Align2Symvec version 1.1.

by
 Jan Gorodkin
 Center for Biological Sequence Analysis
 The Technical University of Denmark
 B206, DK-2800 Lyngby
 Denmark
 gorodkin@cbs.dtu.dk



INTRODUCTION:
-------------
This nawk script generates a "symvec" file which can be used to generate
a sequence-structure logo using Tom Schneiders program
(see http://www-lmmb.ncifcrf.gov/~toms/).
Verify the nawk path by typing "which nawk" on command line.

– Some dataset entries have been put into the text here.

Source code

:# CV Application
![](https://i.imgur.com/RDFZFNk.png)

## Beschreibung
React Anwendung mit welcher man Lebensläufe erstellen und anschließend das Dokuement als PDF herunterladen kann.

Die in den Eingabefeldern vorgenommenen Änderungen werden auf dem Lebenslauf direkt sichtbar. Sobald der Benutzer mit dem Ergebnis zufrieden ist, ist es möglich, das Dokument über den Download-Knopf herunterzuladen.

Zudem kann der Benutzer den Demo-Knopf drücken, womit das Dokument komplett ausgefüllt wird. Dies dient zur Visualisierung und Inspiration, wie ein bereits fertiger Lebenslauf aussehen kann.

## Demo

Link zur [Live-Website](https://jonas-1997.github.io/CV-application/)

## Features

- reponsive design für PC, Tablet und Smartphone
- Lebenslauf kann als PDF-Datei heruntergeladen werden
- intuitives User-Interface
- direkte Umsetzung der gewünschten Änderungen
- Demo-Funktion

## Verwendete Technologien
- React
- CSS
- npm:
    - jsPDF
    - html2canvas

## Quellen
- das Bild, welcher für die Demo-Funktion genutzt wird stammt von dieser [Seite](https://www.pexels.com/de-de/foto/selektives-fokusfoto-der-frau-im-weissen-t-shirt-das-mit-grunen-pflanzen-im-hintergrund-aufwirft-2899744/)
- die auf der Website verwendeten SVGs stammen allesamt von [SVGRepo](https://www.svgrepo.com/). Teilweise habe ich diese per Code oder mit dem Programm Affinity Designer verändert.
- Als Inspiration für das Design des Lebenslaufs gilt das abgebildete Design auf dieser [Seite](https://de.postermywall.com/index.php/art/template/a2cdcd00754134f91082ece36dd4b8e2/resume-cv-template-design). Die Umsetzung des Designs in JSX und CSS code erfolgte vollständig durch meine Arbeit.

For details see the page http://www.cbs.dtu.dk/gorodkin/appl/slogo
and paper (1) listed below.



ARGUMENTS:
----------
First an example on how to execute the align2symvec.awk script:

./align2symvec.awk Itype=2 startpos=1 sl=1 ntdistfile=ntdist1 pAU=1 pCG=1 pGU=0.8 TorUs=N alignfile > symvecfile

for which nthe arguments are:

Itype (=1 or =2):       Use type 1 logo or type 2 logo, in computing the height
                        of the symbols.

sl (=0 or =1):          Make sequence logo (=0) or structure logo (=1).

startpos (integer):     Label the startpos of the alignment (eg. -10).

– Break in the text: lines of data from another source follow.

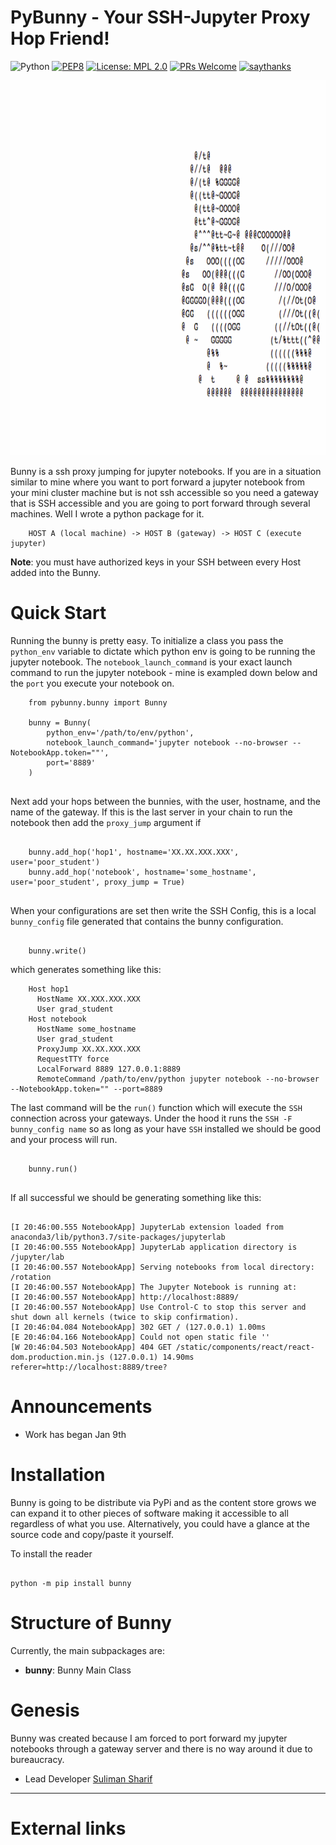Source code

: PyBunny - Your SSH-Jupyter Proxy Hop Friend!
============================================

![Python](https://img.shields.io/badge/python-3.6-blue.svg)
[![PEP8](https://img.shields.io/badge/code%20style-pep8-orange.svg)](https://www.python.org/dev/peps/pep-0008/)
[![License: MPL 2.0](https://img.shields.io/badge/License-MPL%202.0-brightgreen.svg)](https://opensource.org/licenses/MPL-2.0)
[![PRs Welcome](https://img.shields.io/badge/PRs-welcome-brightgreen.svg?style=flat-square)](http://makeapullrequest.com)
[![saythanks](https://img.shields.io/badge/Lab-MacKerell%20Group-ff69b4.svg)](https://www.computchem.org/)

<p align="center">
  <img width="800" height="600" src="images/bunny.gif">
</p>


Bunny is a ssh proxy jumping for jupyter notebooks. If you are in a situation similar to mine where you want to port
forward a jupyter notebook from your mini cluster machine but is not ssh accessible so you need a gateway that is SSH
accessible and you are going to port forward through several machines. Well I wrote a python package for it. 

```
    HOST A (local machine) -> HOST B (gateway) -> HOST C (execute jupyter)
```
**Note**: you must have authorized keys in your SSH between every Host added into the Bunny.

Quick Start
===========

Running the bunny is pretty easy. To initialize a class you pass the `python_env` variable to dictate which python env
is going to be running the jupyter notebook. The `notebook_launch_command` is your exact launch command to run the jupyter 
notebook - mine is exampled down below and the `port` you execute your notebook on.

    
```
    from pybunny.bunny import Bunny
    
    bunny = Bunny(
        python_env='/path/to/env/python',
        notebook_launch_command='jupyter notebook --no-browser --NotebookApp.token=""',
        port='8889'
    )
    
```

Next add your hops between the bunnies, with the user, hostname, and the name of the gateway. If this is the last server
in your chain to run the notebook then add the `proxy_jump` argument if

```

    bunny.add_hop('hop1', hostname='XX.XX.XXX.XXX', user='poor_student')
    bunny.add_hop('notebook', hostname='some_hostname', user='poor_student', proxy_jump = True)
    
```

When your configurations are set then write the SSH Config, this is a local `bunny_config` file generated that contains
the bunny configuration. 

```

    bunny.write()

```

which generates something like this:

```
    Host hop1
      HostName XX.XXX.XXX.XXX
      User grad_student
    Host notebook
      HostName some_hostname
      User grad_student
      ProxyJump XX.XX.XXX.XXX
      RequestTTY force
      LocalForward 8889 127.0.0.1:8889
      RemoteCommand /path/to/env/python jupyter notebook --no-browser --NotebookApp.token="" --port=8889
```

The last command will be the `run()` function which will execute the `SSH` connection across your gateways. Under the hood
it runs the ```SSH -F bunny_config name``` so as long as your have `SSH` installed we should be good and your process will run.


```
    
    bunny.run()
    
```

If all successful we should be generating something like this:

```

[I 20:46:00.555 NotebookApp] JupyterLab extension loaded from anaconda3/lib/python3.7/site-packages/jupyterlab
[I 20:46:00.555 NotebookApp] JupyterLab application directory is /jupyter/lab
[I 20:46:00.557 NotebookApp] Serving notebooks from local directory: /rotation
[I 20:46:00.557 NotebookApp] The Jupyter Notebook is running at:
[I 20:46:00.557 NotebookApp] http://localhost:8889/
[I 20:46:00.557 NotebookApp] Use Control-C to stop this server and shut down all kernels (twice to skip confirmation).
[I 20:46:04.084 NotebookApp] 302 GET / (127.0.0.1) 1.00ms
[E 20:46:04.166 NotebookApp] Could not open static file ''
[W 20:46:04.503 NotebookApp] 404 GET /static/components/react/react-dom.production.min.js (127.0.0.1) 14.90ms referer=http://localhost:8889/tree?
```

Announcements
=============

-   Work has began Jan 9th

Installation 
============

Bunny is going to be distribute via PyPi and as the content store grows we can expand it to other pieces of software
making it accessible to all regardless of what you use. Alternatively, you could have a glance at the source code and copy/paste
it yourself.

To install the reader 

```

python -m pip install bunny

```

Structure of Bunny
==================

Currently, the main subpackages are:

- **bunny**: Bunny Main Class


Genesis
=======

Bunny was created because I am forced to port forward my jupyter notebooks through a gateway server and there is no way 
around it due to bureaucracy.

- Lead Developer [Suliman Sharif](http://sulstice.github.io/)


* * * * *

External links
==============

ntdistfile:             The file containing the distribution of nucleotides.
                        This file should either consist of one line or
                        as many lines as there are positions in the alignment.
                        Each line should consist of four numbers (representing
                        prob(A) prob(C) prob(G) prob(U)) with sum equal to
                        one, and thereby provide the a priori distribution
                        of nucleotides for that position (the latter case).
                        For the one line case one background distribution for
                        the entire alignment.
                        (See the files ntdist1 and ntdist2 as examples.)

pAU:                    The weight (or strength given to AU basepairs).
pCG:                    The weight (or strength given to CG basepairs).
pGU:                    The weight (or strength given to GU basepairs).

TorUs:                  If TorUs=Y display T's rather than U's. If TorUs=N
                        display U's. Default is N.

alignfile:              The file containing the data (the alignment). Note that
                        the format requires the first line to assign secondary
                        structure. (In case you only are interested in a
                        sequence logo just let this line consist of dots only.)
                        (Data is from Tuerk et. al. 1992.)



This script generates a file "align.info" which contain a list of information
content for each position and the total information of the alignment.


Once you have generated a logo.ps file using Tom Schneiders program you
may insert the structure field assignment using the script logo2structlogo.awk.
Example:
logo2structlogo.awk alignfile logo.ps > alignfile.logo.ps





CITATION:
---------
For usage please quote the papers:

(1)  J. Gorodkin, L. J. Heyer, S. Brunak and G. D. Stormo.
     Displaying the information contents of structural RNA alignments:
     the structure logos.
     Comput. Appl. Biosci., Vol. 13, No 6 pp 583-586, 1997. 

(2)  T. D. Schneider and R. M. Stephens.
     Sequence logos: a new way to display consensus sequences.
     Nucleic Acids Research, Vol. 18, No 20, pp 6097-6100, 1990.